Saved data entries
<<<<
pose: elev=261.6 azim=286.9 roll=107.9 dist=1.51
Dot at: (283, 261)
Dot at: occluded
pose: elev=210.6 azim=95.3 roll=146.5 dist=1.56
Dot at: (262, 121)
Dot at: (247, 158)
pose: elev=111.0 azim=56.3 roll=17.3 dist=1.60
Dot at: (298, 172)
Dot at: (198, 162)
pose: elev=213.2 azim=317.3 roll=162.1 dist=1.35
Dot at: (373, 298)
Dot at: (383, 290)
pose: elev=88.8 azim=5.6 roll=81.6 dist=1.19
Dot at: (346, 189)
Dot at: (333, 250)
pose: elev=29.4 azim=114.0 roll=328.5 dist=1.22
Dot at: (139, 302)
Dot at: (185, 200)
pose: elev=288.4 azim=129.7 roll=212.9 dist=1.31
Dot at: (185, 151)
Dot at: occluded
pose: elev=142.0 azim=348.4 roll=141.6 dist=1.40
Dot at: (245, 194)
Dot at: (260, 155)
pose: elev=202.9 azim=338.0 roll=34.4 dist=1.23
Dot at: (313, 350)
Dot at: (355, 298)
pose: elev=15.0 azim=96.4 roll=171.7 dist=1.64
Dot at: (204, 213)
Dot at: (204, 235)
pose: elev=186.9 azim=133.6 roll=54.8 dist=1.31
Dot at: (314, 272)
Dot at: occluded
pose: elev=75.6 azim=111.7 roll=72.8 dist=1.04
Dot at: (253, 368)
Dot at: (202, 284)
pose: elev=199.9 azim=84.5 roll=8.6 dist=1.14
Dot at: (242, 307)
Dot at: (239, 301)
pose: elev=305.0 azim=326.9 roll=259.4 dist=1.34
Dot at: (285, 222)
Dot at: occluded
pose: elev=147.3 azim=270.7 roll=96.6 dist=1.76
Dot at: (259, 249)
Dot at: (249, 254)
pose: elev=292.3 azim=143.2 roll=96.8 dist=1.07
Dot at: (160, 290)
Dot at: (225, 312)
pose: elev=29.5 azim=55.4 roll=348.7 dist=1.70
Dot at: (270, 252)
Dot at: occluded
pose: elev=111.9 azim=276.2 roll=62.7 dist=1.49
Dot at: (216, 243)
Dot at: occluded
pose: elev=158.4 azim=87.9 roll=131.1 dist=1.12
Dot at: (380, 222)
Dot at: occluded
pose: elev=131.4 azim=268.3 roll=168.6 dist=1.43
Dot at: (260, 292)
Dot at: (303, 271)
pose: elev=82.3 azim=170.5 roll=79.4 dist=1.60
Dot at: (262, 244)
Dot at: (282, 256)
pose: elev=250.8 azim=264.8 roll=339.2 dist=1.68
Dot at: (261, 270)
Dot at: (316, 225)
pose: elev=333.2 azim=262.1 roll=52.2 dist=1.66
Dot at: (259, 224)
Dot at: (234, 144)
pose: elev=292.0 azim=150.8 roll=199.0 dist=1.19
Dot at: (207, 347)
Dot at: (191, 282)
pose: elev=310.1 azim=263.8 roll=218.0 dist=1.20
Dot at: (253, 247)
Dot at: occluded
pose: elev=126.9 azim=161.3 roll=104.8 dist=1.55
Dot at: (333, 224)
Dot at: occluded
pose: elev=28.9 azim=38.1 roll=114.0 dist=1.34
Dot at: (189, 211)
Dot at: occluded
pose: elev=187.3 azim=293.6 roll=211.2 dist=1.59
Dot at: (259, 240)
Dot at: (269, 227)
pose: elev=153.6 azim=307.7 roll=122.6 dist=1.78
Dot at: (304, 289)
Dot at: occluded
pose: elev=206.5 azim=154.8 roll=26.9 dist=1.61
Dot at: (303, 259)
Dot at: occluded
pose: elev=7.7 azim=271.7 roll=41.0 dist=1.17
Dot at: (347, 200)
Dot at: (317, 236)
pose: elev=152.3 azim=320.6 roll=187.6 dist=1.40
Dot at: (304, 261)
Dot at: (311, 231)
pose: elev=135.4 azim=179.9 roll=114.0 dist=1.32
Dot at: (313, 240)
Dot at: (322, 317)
>>>>
* AIM *
Reproduce every line of the material above without changing anything.

* FINAL RESULT *
pose: elev=261.6 azim=286.9 roll=107.9 dist=1.51
Dot at: (283, 261)
Dot at: occluded
pose: elev=210.6 azim=95.3 roll=146.5 dist=1.56
Dot at: (262, 121)
Dot at: (247, 158)
pose: elev=111.0 azim=56.3 roll=17.3 dist=1.60
Dot at: (298, 172)
Dot at: (198, 162)
pose: elev=213.2 azim=317.3 roll=162.1 dist=1.35
Dot at: (373, 298)
Dot at: (383, 290)
pose: elev=88.8 azim=5.6 roll=81.6 dist=1.19
Dot at: (346, 189)
Dot at: (333, 250)
pose: elev=29.4 azim=114.0 roll=328.5 dist=1.22
Dot at: (139, 302)
Dot at: (185, 200)
pose: elev=288.4 azim=129.7 roll=212.9 dist=1.31
Dot at: (185, 151)
Dot at: occluded
pose: elev=142.0 azim=348.4 roll=141.6 dist=1.40
Dot at: (245, 194)
Dot at: (260, 155)
pose: elev=202.9 azim=338.0 roll=34.4 dist=1.23
Dot at: (313, 350)
Dot at: (355, 298)
pose: elev=15.0 azim=96.4 roll=171.7 dist=1.64
Dot at: (204, 213)
Dot at: (204, 235)
pose: elev=186.9 azim=133.6 roll=54.8 dist=1.31
Dot at: (314, 272)
Dot at: occluded
pose: elev=75.6 azim=111.7 roll=72.8 dist=1.04
Dot at: (253, 368)
Dot at: (202, 284)
pose: elev=199.9 azim=84.5 roll=8.6 dist=1.14
Dot at: (242, 307)
Dot at: (239, 301)
pose: elev=305.0 azim=326.9 roll=259.4 dist=1.34
Dot at: (285, 222)
Dot at: occluded
pose: elev=147.3 azim=270.7 roll=96.6 dist=1.76
Dot at: (259, 249)
Dot at: (249, 254)
pose: elev=292.3 azim=143.2 roll=96.8 dist=1.07
Dot at: (160, 290)
Dot at: (225, 312)
pose: elev=29.5 azim=55.4 roll=348.7 dist=1.70
Dot at: (270, 252)
Dot at: occluded
pose: elev=111.9 azim=276.2 roll=62.7 dist=1.49
Dot at: (216, 243)
Dot at: occluded
pose: elev=158.4 azim=87.9 roll=131.1 dist=1.12
Dot at: (380, 222)
Dot at: occluded
pose: elev=131.4 azim=268.3 roll=168.6 dist=1.43
Dot at: (260, 292)
Dot at: (303, 271)
pose: elev=82.3 azim=170.5 roll=79.4 dist=1.60
Dot at: (262, 244)
Dot at: (282, 256)
pose: elev=250.8 azim=264.8 roll=339.2 dist=1.68
Dot at: (261, 270)
Dot at: (316, 225)
pose: elev=333.2 azim=262.1 roll=52.2 dist=1.66
Dot at: (259, 224)
Dot at: (234, 144)
pose: elev=292.0 azim=150.8 roll=199.0 dist=1.19
Dot at: (207, 347)
Dot at: (191, 282)
pose: elev=310.1 azim=263.8 roll=218.0 dist=1.20
Dot at: (253, 247)
Dot at: occluded
pose: elev=126.9 azim=161.3 roll=104.8 dist=1.55
Dot at: (333, 224)
Dot at: occluded
pose: elev=28.9 azim=38.1 roll=114.0 dist=1.34
Dot at: (189, 211)
Dot at: occluded
pose: elev=187.3 azim=293.6 roll=211.2 dist=1.59
Dot at: (259, 240)
Dot at: (269, 227)
pose: elev=153.6 azim=307.7 roll=122.6 dist=1.78
Dot at: (304, 289)
Dot at: occluded
pose: elev=206.5 azim=154.8 roll=26.9 dist=1.61
Dot at: (303, 259)
Dot at: occluded
pose: elev=7.7 azim=271.7 roll=41.0 dist=1.17
Dot at: (347, 200)
Dot at: (317, 236)
pose: elev=152.3 azim=320.6 roll=187.6 dist=1.40
Dot at: (304, 261)
Dot at: (311, 231)
pose: elev=135.4 azim=179.9 roll=114.0 dist=1.32
Dot at: (313, 240)
Dot at: (322, 317)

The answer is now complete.